When you and your partner head to the beach, or the museum, or the streets of Paris with small kids in tow, Runkel said, that's basically the opposite of a vacation for the adults. "That's a business trip," he said. "You're working your tail off."
Working with couples in distress, Runkel helps them figure out other, more effective ways to re-invest time and energy in their relationship.
I spoke with Runkel and marriage therapist Rachel Sussman about the best ways to make your marriage a priority, even when you've got young kids in the house.
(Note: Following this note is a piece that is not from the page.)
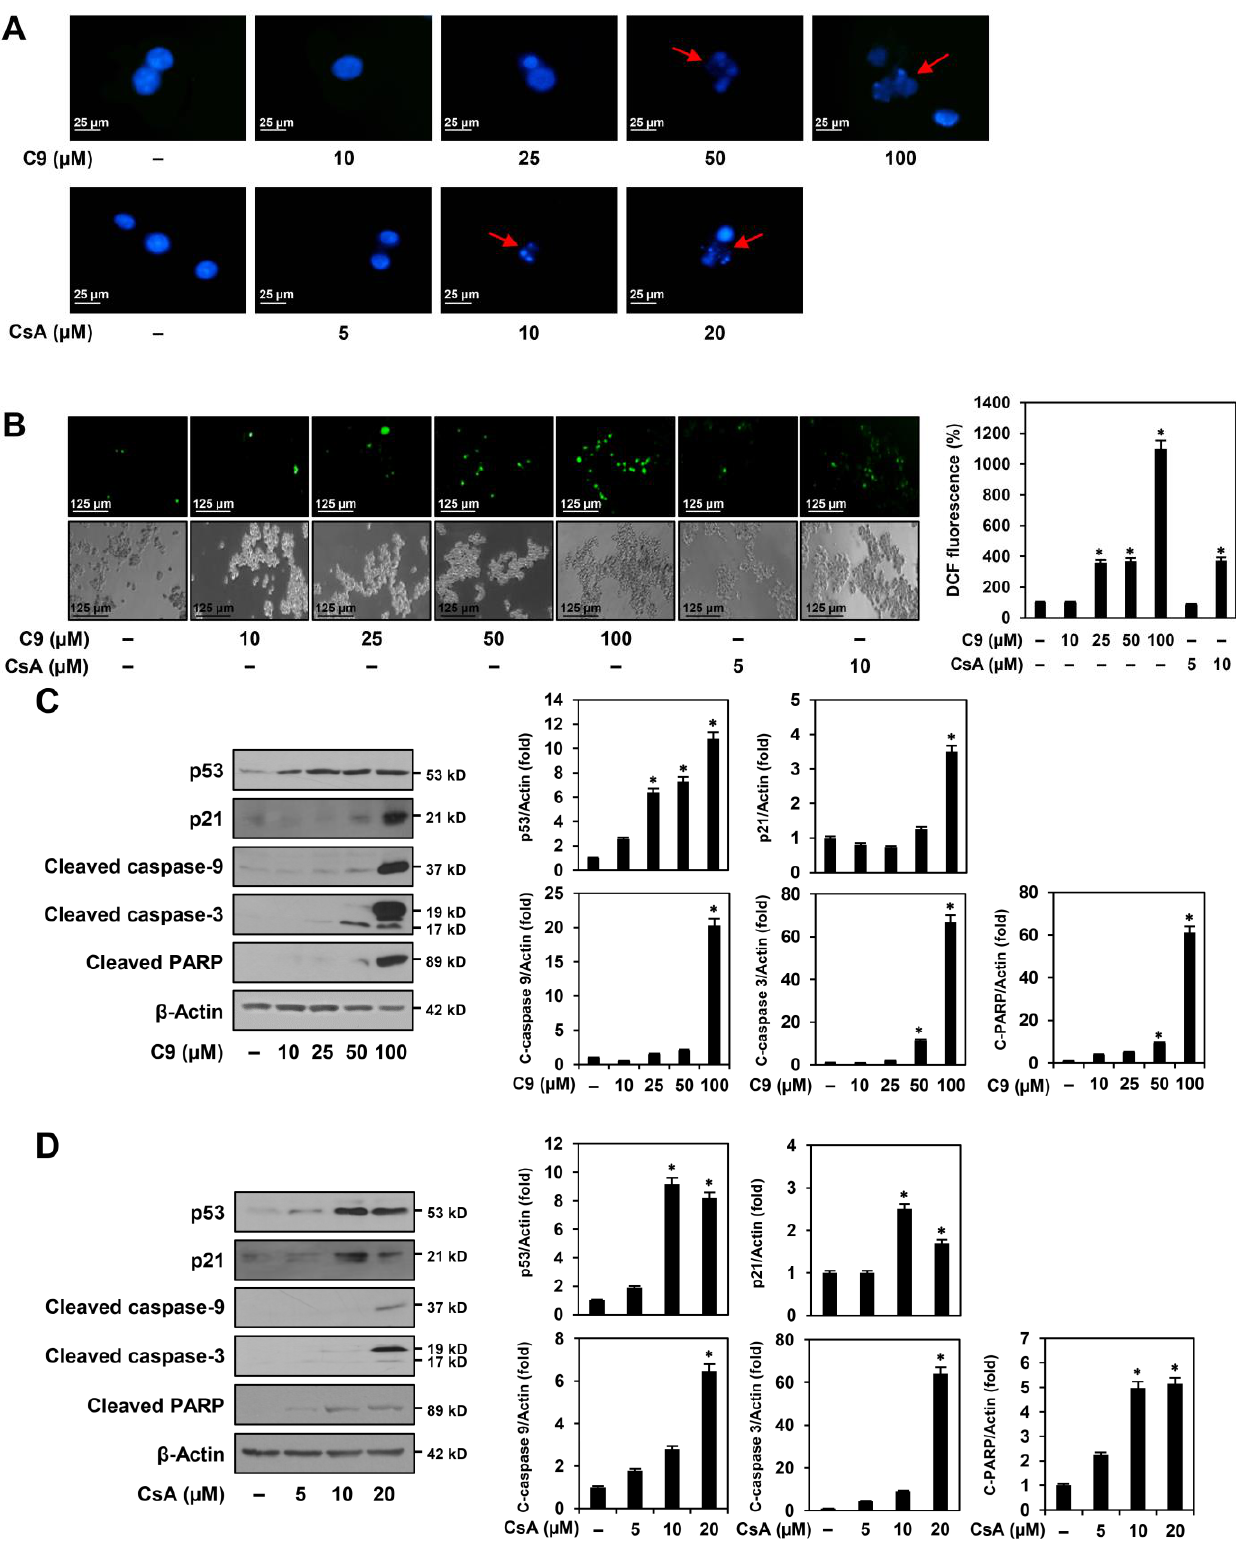
Figure 7. Effects of C9 and CsA on the apoptotic characteristics of MKN45 GCSCs. ( A ) Effects of C9 and CsA on nuclear morphology. MKN45-derived GCSCs were treated with the indicated concentrations of each compound for 72 h. Changes in nuclear morphology were monitored via DAPI staining under a fluorescence microscope. The condensed and fragmented nuclei are indicated by red arrows. ( B ) Effects of C9 and CsA on intracellular ROS generation. MKN45-derived GCSCs were treated with the indicated concentrations of each compound for 6 h. ROS levels were detected with H 2 DCFDA using a fluorescence microscope and were further quantified via densitometry. The level of DCF fluorescence for untreated control was normalized to 100%. ( C , D ) Effects of C9 and CsA on the expression of apoptosis regulators. MKN45-derived GCSCs were treated with the indicated con- centrations of each compound for 72 h. Protein levels were detected via Western blot analysis using specific antibodies and were further quantified using densitometry. β -actin levels were used as an internal control. The ratio of each target protein to β -actin for untreated control was normalized to onefold. * p < 0.05 vs. the control. 2.4. C9 and CsA Affect CypA/CD147-Mediated Signaling Pathways in MKN45-Derived GCSCs Cyclophilin A and CD147 are overexpressed in various types of cancers, and CypA/CD147 interaction can activate multiple oncogenic signaling pathways, including phosphatidylinositol-3-kinase (PI3K)/AKT and MAPKs, thereby promoting the prolifera- tion, anti-apoptosis, metastasis, angiogenesis, drug resistance, and stemness of cancer cells [10,16,28]. To determine whether the anticancer activities of C9 and CsA against MKN45 GCSCs were associated with downregulation of the CypA/CD147 axis, we first investigated the effects of C9 and CsA on CypA and CD147 expression. As shown in Fig- ure 8A,B, the expressions of CypA and CD147 were reduced by treatment with C9 and CsA in a dose-dependent manner in MKN45 GCSCs. Next, we examined the effects of C9 and CsA on the activation of CypA/CD147-mediated downstream signaling effectors in- cluding AKT, ERK1/2, and p38. The results showed that C9 and CsA more effectively sup- pressed the expression levels of phosphorylated forms than unphosphorylated AKT,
Here are their top tips:
Get in touch with your guilt
Sometimes, when Sussman encourages clients to spend less time and energy on parenting, they're shocked.
"But then," Sussman said, "you start unpacking more."
Inevitably, the client will say something like, "I'm guilty because I'm a working mother, so I do extra to spend time with them." (Sussman said she hears this largely from female clients.) Or, the person will say, "I feel bad getting a babysitter," because their job prevents them from being home to put the kids to bed every night.
But Sussman will tell them: "By making your children the most important thing, you are neglecting your partner. And then how is your child going to feel if that marriage falls apart?"
That is to say, by giving all your attention to your kids and none to your partner, you're potentially putting the family in a very precarious position.
Know that your job is to make your kids need you less
"People feel like they don't have permission" to shift their focus from their kids to their partner, Runkel said. They'll say, "The kids need me."
But they're forgetting: "The whole point of parenting is to get them to not need me. They need to need me less and less every year if I'm doing my job right."
That's not to say you should leave your kids to fend for themselves every day — it's more that you don't need to hover. And you can feel OK about going away for the weekend with your partner every so often.
"By just going away," Runkel said, "you're communicating to your kids: You're able to handle life without me for a weekend. I believe in you."
Have a 'date night' every night
"I heartily recommend that you work like crazy to establish a consistent bedtime" for the kids, Runkel said, that gives you and your partner a few hours together every night.
Too many people think they have to hire a babysitter and organise an official "date night" every Friday, or spend tons of money on an international getaway.
And while Runkel said Friday nights out and trips to Cabo can be helpful, a more practical approach is simply to carve out adults-only time every night.
"It helps you get through the difficult 'now'," Runkel said — even if the kids are being especially fussy at dinner, you know that by 8pm they'll be asleep and you and your partner can hang out together.
It's not just good for the two of you — it's good for your kids. If they see that their parents are "taking time for themselves, that they genuinely cherish each other, and are affectionate with one another, that gives them a sense of stability", Runkel said.
"It's supposed to be hard," Runkel said of marriage after kids. "But once you prioritize it and do it, you'll see amazing benefits."